=== Begin Enclosure ===

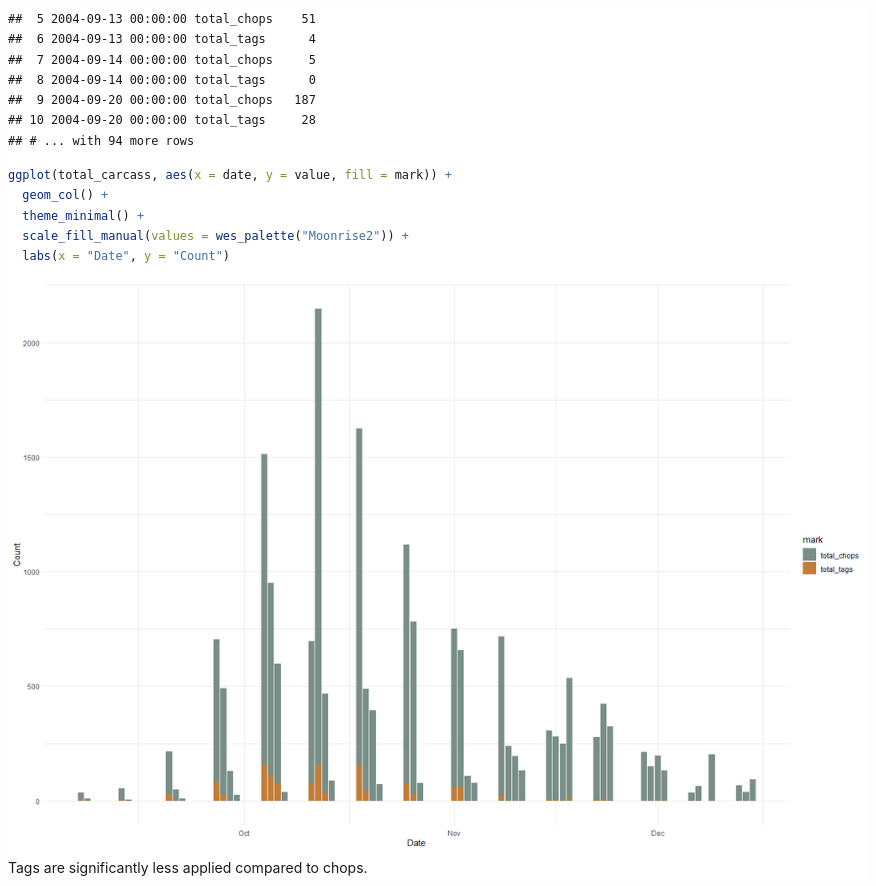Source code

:     ##  5 2004-09-13 00:00:00 total_chops    51
    ##  6 2004-09-13 00:00:00 total_tags      4
    ##  7 2004-09-14 00:00:00 total_chops     5
    ##  8 2004-09-14 00:00:00 total_tags      0
    ##  9 2004-09-20 00:00:00 total_chops   187
    ## 10 2004-09-20 00:00:00 total_tags     28
    ## # ... with 94 more rows

``` r
ggplot(total_carcass, aes(x = date, y = value, fill = mark)) +
  geom_col() +
  theme_minimal() +
  scale_fill_manual(values = wes_palette("Moonrise2")) +
  labs(x = "Date", y = "Count")
```

![](feather-carcass-2004_files/figure-gfm/unnamed-chunk-31-1.png)
Tags are significantly less applied compared to chops.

=== End Enclosure ===

What is needed
Your reply should be the lines from the one that contains "## 10 2004-09-20" through the end of the listing above, repeated exactly.

Written solution
    ## 10 2004-09-20 00:00:00 total_tags     28
    ## # ... with 94 more rows

``` r
ggplot(total_carcass, aes(x = date, y = value, fill = mark)) +
  geom_col() +
  theme_minimal() +
  scale_fill_manual(values = wes_palette("Moonrise2")) +
  labs(x = "Date", y = "Count")
```

![](feather-carcass-2004_files/figure-gfm/unnamed-chunk-31-1.png)
Tags are significantly less applied compared to chops.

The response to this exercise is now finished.